One thing that genuinely makes your trip different
Almost every outfitter says their guides are experienced, certified, and passionate. Almost none of them say anything specific about what makes the guide experience different.
Think about what’s actually true and specific. Maybe your head guide has been leading this same canyon for 22 years and knows where the osprey nests every spring. Maybe you run a lower guide-to-guest ratio than your competitors. Maybe you stop at a hot spring that isn’t on any map. Maybe you have the only permit to access a specific section of river.
Whatever it is, say it plainly. “Our permit covers the upper canyon, which no other outfitter in [town] can access” is the kind of sentence that ends comparison shopping. It doesn’t need exclamation marks. It just needs to be true and specific.
If you can’t name one thing that’s genuinely different about your trip, that’s a harder problem than copy. But most operators have something. They just haven’t articulated it because they’re too close to it.
What seo has to do with it
Trip descriptions are also the primary content Google reads to understand what your page is about. Thin, vague descriptions hurt your rankings the same way they hurt conversions.
A description that names the specific river, the put-in and take-out locations, the trip duration, and the type of experience you’re offering gives Google concrete signals to work with. A description that says “guided adventure trips in beautiful Colorado” gives it almost nothing.
This isn’t about keyword stuffing. It’s about the fact that specific, accurate descriptions are more useful for searchers AND more indexable by search engines at the same time. The same sentence that helps a visitor decide to book also tells Google that your page is about “guided rafting on the Arkansas River near Salida, Colorado.”
If your current descriptions read like they could apply to any operator in any region, they probably aren’t ranking for anything specific either. Trip pages that aren’t converting often have this dual problem: weak copy hurts both the visitor experience and organic visibility.
The rewrite process
You don’t have to be a writer to do this well. The process is more systematic than creative.
Take one trip description. Read it out loud. If you’d be embarrassed to say it at a dinner party, rewrite it. Specifically: cut every sentence that could be about any outfitter’s trip and not yours. Replace superlatives with measurements. Replace adjectives with actions. Replace “you’ll experience” with what actually happens.
Then read your five most recent 5-star reviews for that trip. Note the specific phrases. Find the moment guests always mention. Build one sentence around that.
Write the logistics as if you’re answering a phone call from a first-timer.
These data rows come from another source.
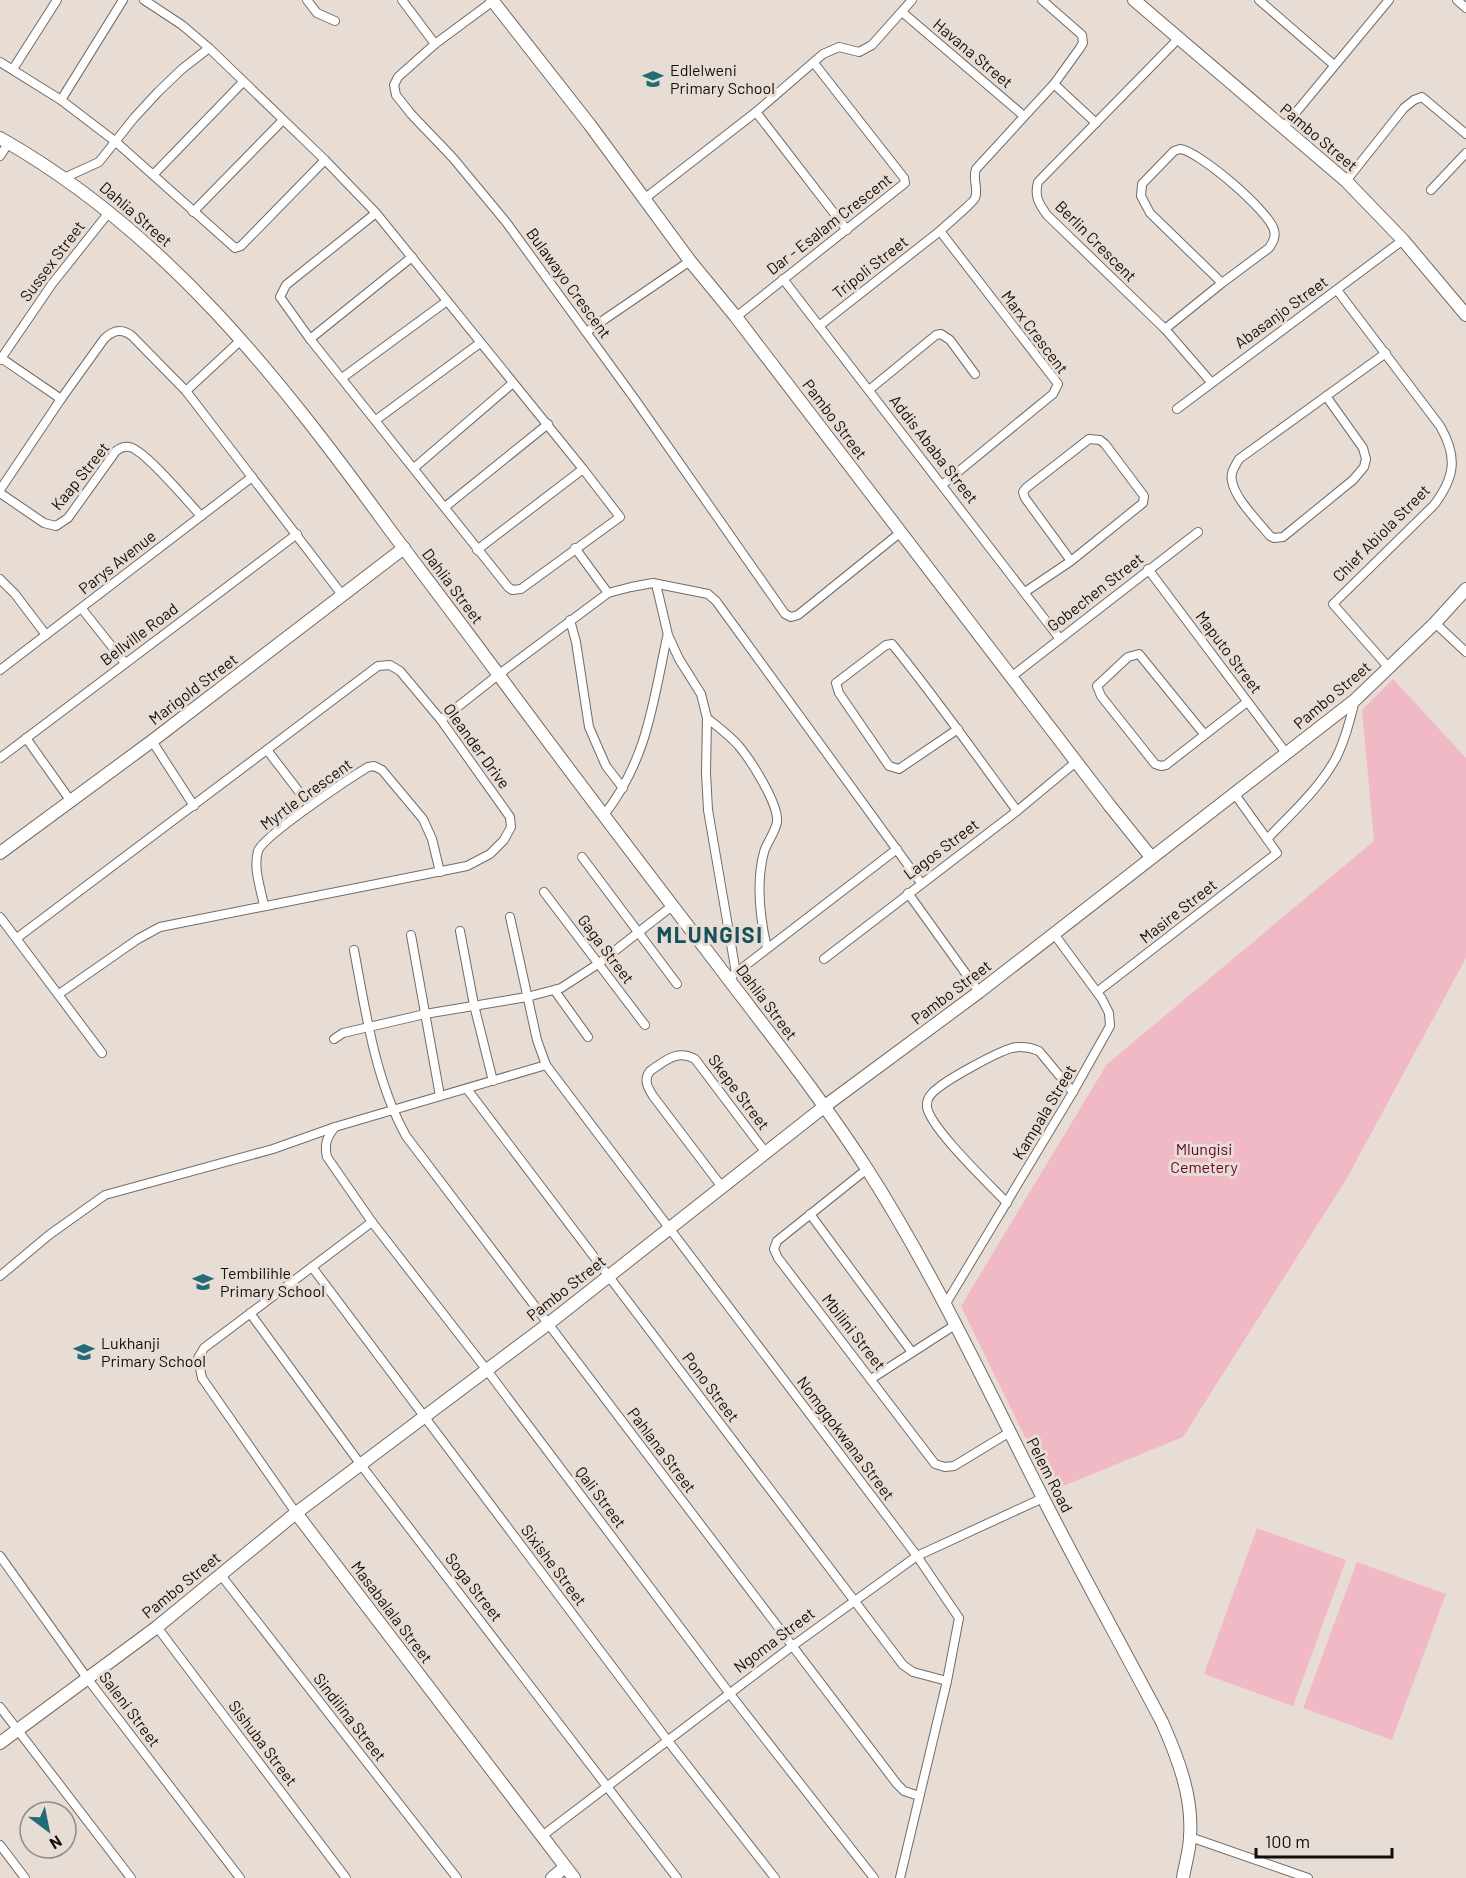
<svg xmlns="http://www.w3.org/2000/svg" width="1466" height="1878" font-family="Barlow,sans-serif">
<rect width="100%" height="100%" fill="#e8ddd5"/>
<g fill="#f0b9c5">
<path d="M1393,679L1466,758V958L1347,1178L1183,1437L1051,1491L961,1306L1107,1064L1374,841L1362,710Z"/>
<path d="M1257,1528L1346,1560L1293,1706L1204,1674Z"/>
<path d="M1357,1562L1446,1594L1392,1740L1303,1708Z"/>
</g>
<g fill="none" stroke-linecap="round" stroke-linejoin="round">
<g stroke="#746b64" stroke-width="10">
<g id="street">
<path d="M144,0L182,25L209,48L325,160L376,213L583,469L620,517L521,589L512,590L508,587L310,339L280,297L286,285L376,213"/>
<path d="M307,0L317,13L335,21"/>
<path d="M402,0L435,44"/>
<path d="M1259,0L1334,65"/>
<path d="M1457,0L1466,8"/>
<path d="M493,1L435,44L398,77L394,85L396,95L411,114L453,158L506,222L634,398L785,614L791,617L798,615L901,532"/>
<path d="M902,12L1024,116"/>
<path d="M1178,39L1038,182C1034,196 1039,204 1047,215L1165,329L1211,382"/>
<path d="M0,62L61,100L116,142L235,248L241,246L325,160"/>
<path d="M13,69L57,0"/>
<path d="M1054,84L1096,123"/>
<path d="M61,100L123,0"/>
<path d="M756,112L847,230"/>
<path d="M1283,128L1389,0"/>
<path d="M0,156L9,142"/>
<path d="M153,175L243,82"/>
<path d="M64,178L99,162L134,118L158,92L182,69L209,48"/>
<path d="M1346,181L1404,108L1414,100L1422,97L1466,134"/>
<path d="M1431,190L1466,153"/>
<path d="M644,199L756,112L823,54L839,47L859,52L872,45L912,0"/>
<path d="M193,212L283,120"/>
<path d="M940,231L1058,384L1053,394L942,485"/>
<path d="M783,279L1060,639"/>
<path d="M1337,290L1440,426C1458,457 1455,477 1434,505L1333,604L1389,668"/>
<path d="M736,317L905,183L904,178L814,63"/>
<path d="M819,326L940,231C946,225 974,202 975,198C979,189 972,179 976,169L1054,84L1080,48L1083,43L1082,35L1042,0"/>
<path d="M1165,329L1222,283L1269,248C1273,242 1276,237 1274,230C1269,211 1199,151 1180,149L1174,151L1142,184L1141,196L1150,213L1222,283"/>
<path d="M586,332L690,261"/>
<path d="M310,339L412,257"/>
<path d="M1,358L61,399"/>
<path d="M0,360L52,284L110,211"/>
<path d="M342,378L447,301"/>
<path d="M869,390L936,335L941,334L950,340L975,374"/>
<path d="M186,391L241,340"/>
<path d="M1326,396L1363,448L1366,459L1364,467L1353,480L1283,537L1274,538L1270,536C1258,521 1235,499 1232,481C1230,473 1235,466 1239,459L1386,353"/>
<path d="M1177,409L1403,240"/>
<path d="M376,420L480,343"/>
<path d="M414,468L513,383"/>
<path d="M0,490L61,399L104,339C113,330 122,328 132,336L186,391L343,596"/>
<path d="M0,493L44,523L56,526L68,518L116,451C120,448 124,446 129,447C143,448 189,503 201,516"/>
<path d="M445,507L548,424"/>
<path d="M575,548L608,593"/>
<path d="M477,550L583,469"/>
<path d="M1148,569L1286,753"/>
<path d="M0,579L15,594L46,635"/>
<path d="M656,584L668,635L679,659L701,694L707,718L706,773L708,810L736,973"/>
<path d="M1025,592L1071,561L1143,503L1144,496L1105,444L1100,440L1089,439L1026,488L1023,492L1025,498L1071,561"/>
<path d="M82,609L125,663"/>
<path d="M570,620L576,642L589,727L606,766L623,788"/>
<path d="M1435,623L1466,652"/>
<path d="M0,670L252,477"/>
<path d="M1011,677L1198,532"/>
<path d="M707,718C717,726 729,735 738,745C750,759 779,804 777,822C775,833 767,842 764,852C756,882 760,918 767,948"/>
<path d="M441,720L498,675L608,593L631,587L653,583L708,594L716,601L921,883"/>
<path d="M958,729L899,769L889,766L839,693L836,683L886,645L892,644C936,698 976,755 1017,811"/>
<path d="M1204,734L1139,654L1128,657L1097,686L1101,696L1155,764L1161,766L1166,765L1247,702"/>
<path d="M26,738L70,800"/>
<path d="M152,741L194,806"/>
<path d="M267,750L310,806"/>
<path d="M0,758L297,534"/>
<path d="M604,815C647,760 653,703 667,637"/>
<path d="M1267,839C1291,814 1319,789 1336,758C1345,740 1350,720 1355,700"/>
<path d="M582,857L677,984"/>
<path d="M544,892L645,1025"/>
<path d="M908,893L979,992"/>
<path d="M264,906C261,889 253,869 258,851C263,836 350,778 368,767L374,766L382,770L423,819L432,839L440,872"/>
<path d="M0,917L102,1053"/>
<path d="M510,917L537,1040L546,1065L917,1556L959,1618L947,1681L900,1878"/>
<path d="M460,931L474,1005L493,1081"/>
<path d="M411,935L440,1096"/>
<path d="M17,938L378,666L390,665L400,671L441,720L510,817L511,827L504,840L490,854L467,866L160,927L138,939L59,994"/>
<path d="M354,950C366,1013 375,1080 406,1136L897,1784L904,1791L919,1796"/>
<path d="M824,959L1017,811L1076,762"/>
<path d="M733,975L897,849"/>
<path d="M555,991L588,1037"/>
<path d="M1097,992L1277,853L1234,793"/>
<path d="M334,1039L343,1033L425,1014L527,997L561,988L598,964L672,906"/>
<path d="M467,1089L903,1665L913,1672L947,1681"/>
<path d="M335,1127C327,1137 324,1144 327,1157L372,1222L486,1369L730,1694L874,1878"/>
<path d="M867,1169L777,1241L774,1249L778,1258L935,1464L945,1467L954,1466L1010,1432"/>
<path d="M722,1187L653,1096C648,1088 643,1080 650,1071C665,1061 677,1049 695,1059L766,1153"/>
<path d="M1007,1203C990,1185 930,1128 927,1107C926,1099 932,1092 938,1088C950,1078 997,1052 1012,1048C1021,1046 1030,1047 1039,1051L1073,1092"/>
<path d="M810,1214L911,1351"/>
<path d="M312,1267L668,1741L775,1878"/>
<path d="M0,1276L49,1235L105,1195L273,1149L335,1127L546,1065"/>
<path d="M945,1305L1073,1092L1110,1026L1109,1013L1102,999L1054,934"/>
<path d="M250,1313L361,1465L677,1878"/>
<path d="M871,1379L955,1325"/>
<path d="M296,1513L202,1378L198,1358L204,1348L372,1222"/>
<path d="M0,1556L87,1678L240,1878"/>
<path d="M220,1574L457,1878"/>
<path d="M157,1627L346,1878"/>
<path d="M0,1707L131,1878"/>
<path d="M542,1836L791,1647L917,1556L1043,1498"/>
<path d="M1190,1837L1308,1878"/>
<path d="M0,1845L25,1878"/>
</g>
</g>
<g stroke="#746b64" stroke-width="14">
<g id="secondary">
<path d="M492,0L590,125L690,261L736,317L1110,806L1151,857"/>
<path d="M1134,0L1346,181L1403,240L1466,315"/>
<path d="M0,138C165,231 280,379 390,530C426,578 462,625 498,674C569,770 641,865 714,960C766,1029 820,1096 867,1169C933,1272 985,1384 1041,1494C1080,1571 1122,1646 1162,1722C1178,1758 1193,1797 1190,1836C1190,1850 1185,1864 1183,1878"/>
<path d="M0,853L152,741L404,548"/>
<path d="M296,1513L574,1878"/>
<path d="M0,1743L157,1627L296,1513L548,1324L825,1106L979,992L1355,700L1435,623L1466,589"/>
<path d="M552,1878L565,1867"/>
</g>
</g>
<use href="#street" stroke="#fff" stroke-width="8"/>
<use href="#secondary" stroke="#fff" stroke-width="12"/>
</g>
<defs>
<g id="school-bare" transform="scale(1.62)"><path d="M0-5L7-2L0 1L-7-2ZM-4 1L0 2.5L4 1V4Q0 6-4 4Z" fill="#226c75" stroke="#e8ddd5" stroke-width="2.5" paint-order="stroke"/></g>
</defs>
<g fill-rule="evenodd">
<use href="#school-bare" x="653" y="79"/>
<use href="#school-bare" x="203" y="1282"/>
<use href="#school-bare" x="84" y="1352"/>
</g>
<g text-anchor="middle" stroke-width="6" stroke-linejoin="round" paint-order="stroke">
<g font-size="16" fill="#110e0b" stroke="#e8ddd5">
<text transform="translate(973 53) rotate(40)" y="6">Havana Street</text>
<text transform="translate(1319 137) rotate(40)" y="6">Pambo Street</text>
<text transform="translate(136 214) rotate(41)" y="6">Dahlia Street</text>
<text transform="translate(829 224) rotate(-38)" y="6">Dar - Esalam Crescent</text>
<text transform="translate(1096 241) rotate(45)" y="6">Berlin Crescent</text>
<text transform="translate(52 261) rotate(-53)" y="6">Sussex Street</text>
<text transform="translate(870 267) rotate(-38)" y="6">Tripoli Street</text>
<text transform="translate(569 283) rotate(54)" y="6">Bulawayo Crescent</text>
<text transform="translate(1281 312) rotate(-36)" y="6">Abasanjo Street</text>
<text transform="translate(1035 332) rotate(53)" y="6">Marx Crescent</text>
<text transform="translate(835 419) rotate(53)" y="6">Pambo Street</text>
<text transform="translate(934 449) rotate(52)" y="6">Addis Ababa Street</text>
<text transform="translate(80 476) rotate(-51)" y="6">Kaap Street</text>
<text transform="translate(1381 533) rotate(-45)" y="6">Chief Abiola Street</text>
<text transform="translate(117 562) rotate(-38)" y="6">Parys Avenue</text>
<text transform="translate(453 586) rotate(53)" y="6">Dahlia Street</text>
<text transform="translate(1095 592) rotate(-38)" y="6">Gobechen Street</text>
<text transform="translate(139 634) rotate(-37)" y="6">Bellville Road</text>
<text transform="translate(1229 652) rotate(53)" y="6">Maputo Street</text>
<text transform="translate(193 689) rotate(-37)" y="6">Marigold Street</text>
<text transform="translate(1332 695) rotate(-40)" y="6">Pambo Street</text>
<text transform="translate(477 746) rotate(54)" y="6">Oleander Drive</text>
<text transform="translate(306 794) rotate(-36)" y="6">Myrtle Crescent</text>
<text transform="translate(941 849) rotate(-37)" y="6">Lagos Street</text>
<text transform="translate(1178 911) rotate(-38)" y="6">Masire Street</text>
<text transform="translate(606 949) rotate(53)" y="6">Gaga Street</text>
<text transform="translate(951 992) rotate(-37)" y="6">Pambo Street</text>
<text transform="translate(767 1002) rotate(53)" y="6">Dahlia Street</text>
<text transform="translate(739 1092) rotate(53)" y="6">Skepe Street</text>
<text transform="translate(1044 1112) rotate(-59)" y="6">Kampala Street</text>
<text transform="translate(566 1288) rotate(-38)" y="6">Pambo Street</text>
<text transform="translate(854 1332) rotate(52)" y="6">Mbilini Street</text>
<text transform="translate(711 1387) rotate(53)" y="6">Pono Street</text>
<text transform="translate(846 1438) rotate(53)" y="6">Nomgqokwana Street</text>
<text transform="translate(662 1450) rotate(53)" y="6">Pahlana Street</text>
<text transform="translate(1050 1475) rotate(63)" y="6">Pelem Road</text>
<text transform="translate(601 1497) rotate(53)" y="6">Qali Street</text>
<text transform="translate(554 1565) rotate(53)" y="6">Sixishe Street</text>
<text transform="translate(181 1585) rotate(-39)" y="6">Pambo Street</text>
<text transform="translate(474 1587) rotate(52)" y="6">Soga Street</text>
<text transform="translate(392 1612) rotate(53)" y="6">Masabalala Street</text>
<text transform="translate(774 1640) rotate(-37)" y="6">Ngoma Street</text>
<text transform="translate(130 1709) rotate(53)" y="6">Saleni Street</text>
<text transform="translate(350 1717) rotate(52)" y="6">Sindilina Street</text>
<text transform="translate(263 1743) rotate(53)" y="6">Sishuba Street</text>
</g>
<g font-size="16" fill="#110e0b" stroke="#e8ddd5" text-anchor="start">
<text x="670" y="76">Edlelweni<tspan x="670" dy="18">Primary School</tspan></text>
<text x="220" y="1279">Tembilihle<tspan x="220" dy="18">Primary School</tspan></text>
<text x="101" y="1349">Lukhanji<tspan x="101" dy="18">Primary School</tspan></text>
</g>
<g font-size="16" fill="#68002e" stroke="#e8ddd5">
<text x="1204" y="1155">Mlungisi<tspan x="1204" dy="18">Cemetery</tspan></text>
</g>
<g font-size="22" font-weight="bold" letter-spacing="1.5" fill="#165159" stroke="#e8ddd5">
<text x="710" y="943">MLUNGISI</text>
</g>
</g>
<g transform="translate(48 1830) rotate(148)"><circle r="28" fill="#e8ddd5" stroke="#928a84" stroke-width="1.5"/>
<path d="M0-4.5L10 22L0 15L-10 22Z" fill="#226c75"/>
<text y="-9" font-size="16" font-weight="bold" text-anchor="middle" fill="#110e0b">N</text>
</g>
<path d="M1256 1848v9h136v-9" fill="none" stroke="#110e0b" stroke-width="3"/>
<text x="1265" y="1848" font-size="18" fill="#110e0b" stroke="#e8ddd5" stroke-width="4.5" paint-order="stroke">100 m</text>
</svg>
Answer every question they’d ask, in the order they’d ask it.
Read it again out loud. If it sounds like you talking about a trip you love, it’s probably close to right. If it sounds like a press release, start over.
The content that books trips vs. content that just gets clicks distinction applies here too. A description that earns traffic but doesn’t close the booking is half-useful at best.
Start with one trip page this week. The one that gets the most traffic but converts the worst. Rewrite the first paragraph. Not the whole thing. Just the first paragraph, using a specific number, a specific place name, and one sentence about what the trip actually feels like. Then check your conversion rate in 30 days. That’s the test that tells you whether this matters more than anything else you could be working on.